In the study, UC Davis researchers report that, on average, only 25% of the eggs a male S. macrospira carries around on his back belong to him. Some carry the offspring of as many as 25 other males. The snails were first described in an amateur shell-collectors newsletter, The Festivus, in 1973. Rick Grosberg, a professor of evolution and ecology at UC Davis, started studying the animals in 1994, when he brought some back from a collecting trip and realized that only male snails had egg capsules on their shells.

When the snails mate, the female glues capsules containing hundreds of eggs each to the male's shell. A male's shell may become covered in dozens of capsules, each containing up to 250 eggs. As the eggs hatch, a process that takes about a month, some of the baby snails devour the rest of their littermates. Typically only a few hatchlings survive the fratricide to emerge from a capsule and crawl away.

Stephanie Kamel, a postdoctoral researcher in Grosberg's lab, says, "The promiscuity in the female snails is extraordinary."

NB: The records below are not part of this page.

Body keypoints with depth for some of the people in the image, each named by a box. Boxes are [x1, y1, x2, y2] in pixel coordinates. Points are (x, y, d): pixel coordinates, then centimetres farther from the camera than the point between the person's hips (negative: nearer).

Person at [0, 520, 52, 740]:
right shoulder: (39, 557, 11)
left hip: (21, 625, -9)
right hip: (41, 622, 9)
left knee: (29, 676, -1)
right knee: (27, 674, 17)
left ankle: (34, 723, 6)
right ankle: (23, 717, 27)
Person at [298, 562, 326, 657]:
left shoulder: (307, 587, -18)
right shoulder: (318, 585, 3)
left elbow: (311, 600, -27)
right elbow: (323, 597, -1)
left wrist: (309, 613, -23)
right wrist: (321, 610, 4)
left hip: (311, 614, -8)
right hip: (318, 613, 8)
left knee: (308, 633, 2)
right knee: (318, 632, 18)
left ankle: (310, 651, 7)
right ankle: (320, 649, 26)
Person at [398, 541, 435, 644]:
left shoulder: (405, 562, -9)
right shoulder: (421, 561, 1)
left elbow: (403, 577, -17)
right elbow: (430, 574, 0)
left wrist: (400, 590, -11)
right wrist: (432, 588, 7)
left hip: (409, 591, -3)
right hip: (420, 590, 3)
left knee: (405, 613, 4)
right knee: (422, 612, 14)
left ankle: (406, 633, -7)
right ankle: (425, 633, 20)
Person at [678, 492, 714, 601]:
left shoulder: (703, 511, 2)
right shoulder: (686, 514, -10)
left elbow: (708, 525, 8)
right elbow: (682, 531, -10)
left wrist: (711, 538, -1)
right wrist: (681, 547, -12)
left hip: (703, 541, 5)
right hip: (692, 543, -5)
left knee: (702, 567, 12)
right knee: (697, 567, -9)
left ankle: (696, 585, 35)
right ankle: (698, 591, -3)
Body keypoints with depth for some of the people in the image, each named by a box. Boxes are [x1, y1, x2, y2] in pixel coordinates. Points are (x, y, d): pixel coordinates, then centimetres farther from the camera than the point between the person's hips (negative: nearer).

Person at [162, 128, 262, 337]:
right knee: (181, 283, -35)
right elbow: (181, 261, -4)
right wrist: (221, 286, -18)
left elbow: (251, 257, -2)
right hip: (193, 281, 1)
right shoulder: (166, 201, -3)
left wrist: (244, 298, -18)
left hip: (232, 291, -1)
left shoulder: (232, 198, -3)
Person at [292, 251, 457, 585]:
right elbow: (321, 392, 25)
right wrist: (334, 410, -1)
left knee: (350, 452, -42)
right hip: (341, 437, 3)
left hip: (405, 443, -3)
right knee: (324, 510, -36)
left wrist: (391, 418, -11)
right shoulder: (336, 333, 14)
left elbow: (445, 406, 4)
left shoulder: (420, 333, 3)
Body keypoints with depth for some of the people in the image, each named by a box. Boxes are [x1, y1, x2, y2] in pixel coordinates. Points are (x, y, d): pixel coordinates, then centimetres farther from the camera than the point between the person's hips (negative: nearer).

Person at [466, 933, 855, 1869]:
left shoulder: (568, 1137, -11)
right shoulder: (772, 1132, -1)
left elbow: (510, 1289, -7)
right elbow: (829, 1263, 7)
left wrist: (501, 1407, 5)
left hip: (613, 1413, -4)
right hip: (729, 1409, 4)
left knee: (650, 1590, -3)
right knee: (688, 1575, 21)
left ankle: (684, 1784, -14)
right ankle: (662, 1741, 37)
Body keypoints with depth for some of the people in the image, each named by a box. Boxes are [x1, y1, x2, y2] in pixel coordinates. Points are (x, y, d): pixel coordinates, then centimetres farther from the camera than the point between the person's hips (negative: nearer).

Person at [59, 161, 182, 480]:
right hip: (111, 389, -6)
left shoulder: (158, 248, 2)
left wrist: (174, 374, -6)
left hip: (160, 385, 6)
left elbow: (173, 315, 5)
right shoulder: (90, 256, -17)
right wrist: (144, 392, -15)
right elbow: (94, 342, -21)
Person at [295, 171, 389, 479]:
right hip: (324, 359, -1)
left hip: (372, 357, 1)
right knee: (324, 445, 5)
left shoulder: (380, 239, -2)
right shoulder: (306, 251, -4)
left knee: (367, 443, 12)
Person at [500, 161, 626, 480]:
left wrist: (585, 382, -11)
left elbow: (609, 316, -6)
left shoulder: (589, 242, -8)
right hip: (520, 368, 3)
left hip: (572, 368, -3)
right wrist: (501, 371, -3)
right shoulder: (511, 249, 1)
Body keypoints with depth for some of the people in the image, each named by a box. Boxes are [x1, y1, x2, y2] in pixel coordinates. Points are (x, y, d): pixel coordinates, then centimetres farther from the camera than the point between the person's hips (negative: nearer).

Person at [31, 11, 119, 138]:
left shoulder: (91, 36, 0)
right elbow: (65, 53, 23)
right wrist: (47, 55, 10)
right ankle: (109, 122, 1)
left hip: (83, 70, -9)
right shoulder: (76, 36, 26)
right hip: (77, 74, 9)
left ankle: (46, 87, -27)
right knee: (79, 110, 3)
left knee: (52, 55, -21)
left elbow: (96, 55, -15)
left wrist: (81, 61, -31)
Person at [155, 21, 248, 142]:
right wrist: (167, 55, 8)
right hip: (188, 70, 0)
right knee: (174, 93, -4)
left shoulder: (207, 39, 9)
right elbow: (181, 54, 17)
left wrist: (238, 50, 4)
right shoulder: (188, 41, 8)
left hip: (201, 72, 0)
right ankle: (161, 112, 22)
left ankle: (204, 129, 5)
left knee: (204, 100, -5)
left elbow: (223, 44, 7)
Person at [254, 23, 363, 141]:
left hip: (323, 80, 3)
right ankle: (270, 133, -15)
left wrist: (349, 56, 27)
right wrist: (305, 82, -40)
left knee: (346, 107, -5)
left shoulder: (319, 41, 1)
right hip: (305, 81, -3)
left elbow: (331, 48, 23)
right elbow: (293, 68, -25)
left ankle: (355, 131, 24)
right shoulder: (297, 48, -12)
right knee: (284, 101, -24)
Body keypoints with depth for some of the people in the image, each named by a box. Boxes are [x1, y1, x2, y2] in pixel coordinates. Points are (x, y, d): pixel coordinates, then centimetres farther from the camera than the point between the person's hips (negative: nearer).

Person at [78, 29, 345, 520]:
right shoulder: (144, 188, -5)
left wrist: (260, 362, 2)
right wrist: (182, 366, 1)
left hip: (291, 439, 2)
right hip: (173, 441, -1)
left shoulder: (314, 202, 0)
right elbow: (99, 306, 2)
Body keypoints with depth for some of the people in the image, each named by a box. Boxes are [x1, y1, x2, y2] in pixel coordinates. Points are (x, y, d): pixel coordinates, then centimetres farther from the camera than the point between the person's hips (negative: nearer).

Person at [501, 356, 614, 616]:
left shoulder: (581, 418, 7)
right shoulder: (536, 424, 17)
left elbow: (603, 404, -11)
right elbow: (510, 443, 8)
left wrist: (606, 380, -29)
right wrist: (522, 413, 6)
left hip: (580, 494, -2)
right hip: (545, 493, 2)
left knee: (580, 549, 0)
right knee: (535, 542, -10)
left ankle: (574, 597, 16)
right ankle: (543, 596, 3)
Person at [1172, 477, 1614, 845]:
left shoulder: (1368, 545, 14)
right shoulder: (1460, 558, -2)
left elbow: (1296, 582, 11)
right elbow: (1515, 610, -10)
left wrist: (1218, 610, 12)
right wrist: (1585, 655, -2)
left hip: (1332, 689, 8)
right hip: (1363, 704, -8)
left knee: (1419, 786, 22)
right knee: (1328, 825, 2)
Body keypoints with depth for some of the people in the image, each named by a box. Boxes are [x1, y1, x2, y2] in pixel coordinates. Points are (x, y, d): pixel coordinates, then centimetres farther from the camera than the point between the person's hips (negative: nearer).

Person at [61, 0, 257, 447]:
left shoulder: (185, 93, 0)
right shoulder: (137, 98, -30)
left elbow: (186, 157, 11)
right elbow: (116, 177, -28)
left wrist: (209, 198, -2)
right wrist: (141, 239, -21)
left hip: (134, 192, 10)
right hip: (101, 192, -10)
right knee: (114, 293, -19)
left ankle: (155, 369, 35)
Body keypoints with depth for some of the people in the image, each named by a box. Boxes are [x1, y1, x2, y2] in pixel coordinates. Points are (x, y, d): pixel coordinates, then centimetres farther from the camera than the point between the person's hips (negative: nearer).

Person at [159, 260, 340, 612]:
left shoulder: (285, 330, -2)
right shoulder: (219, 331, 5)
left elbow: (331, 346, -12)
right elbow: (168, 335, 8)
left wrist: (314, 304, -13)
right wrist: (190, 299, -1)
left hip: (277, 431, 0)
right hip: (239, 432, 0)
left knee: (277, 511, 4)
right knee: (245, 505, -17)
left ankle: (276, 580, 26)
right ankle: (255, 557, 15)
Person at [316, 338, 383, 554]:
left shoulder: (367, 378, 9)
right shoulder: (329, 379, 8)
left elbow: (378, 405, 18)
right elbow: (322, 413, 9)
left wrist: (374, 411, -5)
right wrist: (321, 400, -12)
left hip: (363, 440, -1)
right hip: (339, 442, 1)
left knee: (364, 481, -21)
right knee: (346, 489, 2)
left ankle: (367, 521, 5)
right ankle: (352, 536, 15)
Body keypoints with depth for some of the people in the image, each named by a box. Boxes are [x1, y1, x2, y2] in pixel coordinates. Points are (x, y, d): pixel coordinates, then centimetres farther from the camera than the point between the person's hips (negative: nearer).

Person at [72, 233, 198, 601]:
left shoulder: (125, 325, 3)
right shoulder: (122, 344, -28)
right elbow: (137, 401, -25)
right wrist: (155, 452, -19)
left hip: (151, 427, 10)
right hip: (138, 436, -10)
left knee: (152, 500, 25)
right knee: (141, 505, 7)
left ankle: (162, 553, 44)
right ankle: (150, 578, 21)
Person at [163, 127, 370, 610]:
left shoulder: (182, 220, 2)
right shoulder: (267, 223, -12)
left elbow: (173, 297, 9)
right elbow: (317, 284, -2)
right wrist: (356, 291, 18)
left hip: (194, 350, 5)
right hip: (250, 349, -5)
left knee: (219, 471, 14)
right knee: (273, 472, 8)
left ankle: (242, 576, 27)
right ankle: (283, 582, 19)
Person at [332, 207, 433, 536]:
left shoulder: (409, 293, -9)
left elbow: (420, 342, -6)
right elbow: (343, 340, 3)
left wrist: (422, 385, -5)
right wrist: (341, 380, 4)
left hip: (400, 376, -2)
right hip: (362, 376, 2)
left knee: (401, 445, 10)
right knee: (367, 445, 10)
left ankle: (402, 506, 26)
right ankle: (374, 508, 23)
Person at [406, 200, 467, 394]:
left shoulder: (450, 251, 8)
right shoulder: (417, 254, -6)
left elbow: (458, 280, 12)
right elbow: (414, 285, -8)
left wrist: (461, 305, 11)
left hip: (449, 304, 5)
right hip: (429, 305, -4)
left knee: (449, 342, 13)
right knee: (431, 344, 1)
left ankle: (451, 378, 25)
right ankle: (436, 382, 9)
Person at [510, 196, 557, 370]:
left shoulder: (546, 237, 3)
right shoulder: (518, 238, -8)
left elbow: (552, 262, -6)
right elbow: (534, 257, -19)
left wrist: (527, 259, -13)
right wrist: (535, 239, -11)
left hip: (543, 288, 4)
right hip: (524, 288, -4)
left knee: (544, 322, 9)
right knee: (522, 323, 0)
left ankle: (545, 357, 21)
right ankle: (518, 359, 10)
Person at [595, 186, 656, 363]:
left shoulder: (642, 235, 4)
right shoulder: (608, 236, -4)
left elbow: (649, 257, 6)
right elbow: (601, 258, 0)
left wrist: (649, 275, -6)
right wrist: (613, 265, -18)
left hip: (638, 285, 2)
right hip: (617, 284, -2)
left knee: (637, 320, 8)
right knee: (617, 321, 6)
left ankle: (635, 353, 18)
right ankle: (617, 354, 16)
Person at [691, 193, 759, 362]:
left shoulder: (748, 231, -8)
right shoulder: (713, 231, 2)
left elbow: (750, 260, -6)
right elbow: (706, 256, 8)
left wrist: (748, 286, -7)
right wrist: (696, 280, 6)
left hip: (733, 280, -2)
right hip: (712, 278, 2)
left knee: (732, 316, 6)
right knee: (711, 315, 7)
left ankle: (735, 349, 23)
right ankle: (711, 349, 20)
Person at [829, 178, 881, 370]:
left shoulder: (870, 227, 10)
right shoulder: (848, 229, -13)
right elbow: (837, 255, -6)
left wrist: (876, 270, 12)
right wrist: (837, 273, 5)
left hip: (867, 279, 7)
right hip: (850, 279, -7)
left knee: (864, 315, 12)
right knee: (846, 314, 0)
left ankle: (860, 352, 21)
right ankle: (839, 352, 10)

Grosberg says that it may be that carrying the egg capsules simply represents the best of limited options for the males, since it's impossible for them to mate without the female attaching an egg capsule to their backs. Carrying the egg capsules may be a way for a male to show a female that he's good parent material.

Grosberg says, "If he wants to get any action, he has to pay the price."

The research was published here in the journal Ecology Letters.